[Stored entries]
========================================

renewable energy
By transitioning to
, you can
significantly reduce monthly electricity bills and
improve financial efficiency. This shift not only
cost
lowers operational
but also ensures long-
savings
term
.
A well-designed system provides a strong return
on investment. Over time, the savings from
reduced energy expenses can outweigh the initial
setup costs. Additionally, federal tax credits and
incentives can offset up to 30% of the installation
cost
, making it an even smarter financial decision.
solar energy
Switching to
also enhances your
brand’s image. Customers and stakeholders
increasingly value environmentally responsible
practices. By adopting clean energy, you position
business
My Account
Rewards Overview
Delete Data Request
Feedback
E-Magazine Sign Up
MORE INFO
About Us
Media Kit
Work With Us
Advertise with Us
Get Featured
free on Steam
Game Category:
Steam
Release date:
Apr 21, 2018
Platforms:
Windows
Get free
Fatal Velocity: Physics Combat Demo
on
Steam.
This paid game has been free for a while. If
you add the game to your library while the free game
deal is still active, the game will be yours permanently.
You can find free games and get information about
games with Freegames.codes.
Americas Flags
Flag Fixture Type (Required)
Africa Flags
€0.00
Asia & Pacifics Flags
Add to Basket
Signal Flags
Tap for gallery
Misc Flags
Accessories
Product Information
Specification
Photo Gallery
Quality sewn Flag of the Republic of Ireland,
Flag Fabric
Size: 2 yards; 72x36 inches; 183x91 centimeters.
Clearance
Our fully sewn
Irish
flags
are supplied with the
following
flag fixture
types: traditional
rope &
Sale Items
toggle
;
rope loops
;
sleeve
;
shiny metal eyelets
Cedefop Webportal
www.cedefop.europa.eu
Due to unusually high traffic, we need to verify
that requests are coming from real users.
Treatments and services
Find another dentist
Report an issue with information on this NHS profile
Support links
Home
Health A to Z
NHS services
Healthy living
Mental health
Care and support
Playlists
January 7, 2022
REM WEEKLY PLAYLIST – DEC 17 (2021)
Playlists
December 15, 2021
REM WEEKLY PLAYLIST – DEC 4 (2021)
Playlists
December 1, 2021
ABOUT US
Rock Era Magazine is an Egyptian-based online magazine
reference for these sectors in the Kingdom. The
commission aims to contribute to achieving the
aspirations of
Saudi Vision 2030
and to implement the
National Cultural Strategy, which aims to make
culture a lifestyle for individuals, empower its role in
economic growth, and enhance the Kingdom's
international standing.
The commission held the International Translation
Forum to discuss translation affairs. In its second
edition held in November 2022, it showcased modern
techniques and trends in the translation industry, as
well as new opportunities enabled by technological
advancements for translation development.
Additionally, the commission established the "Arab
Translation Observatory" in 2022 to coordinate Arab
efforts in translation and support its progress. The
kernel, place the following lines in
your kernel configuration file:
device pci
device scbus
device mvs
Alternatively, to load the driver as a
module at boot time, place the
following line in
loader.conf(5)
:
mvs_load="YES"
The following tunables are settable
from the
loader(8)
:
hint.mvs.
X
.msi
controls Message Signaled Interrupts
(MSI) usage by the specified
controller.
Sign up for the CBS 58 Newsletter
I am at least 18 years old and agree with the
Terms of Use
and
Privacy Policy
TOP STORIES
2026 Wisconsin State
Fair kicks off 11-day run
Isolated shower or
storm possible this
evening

========================================

> [WORK INSTRUCTION]: Output the lines from the start of the rows up to and including the line with "solar energy" as a JSON list of strings, one string per line, with blank lines left out.

> [ANSWER TO THIS PROBLEM]:
[
  "renewable energy",
  "By transitioning to",
  ", you can",
  "significantly reduce monthly electricity bills and",
  "improve financial efficiency. This shift not only",
  "cost",
  "lowers operational",
  "but also ensures long-",
  "savings",
  "term",
  ".",
  "A well-designed system provides a strong return",
  "on investment. Over time, the savings from",
  "reduced energy expenses can outweigh the initial",
  "setup costs. Additionally, federal tax credits and",
  "incentives can offset up to 30% of the installation",
  "cost",
  ", making it an even smarter financial decision.",
  "solar energy"
]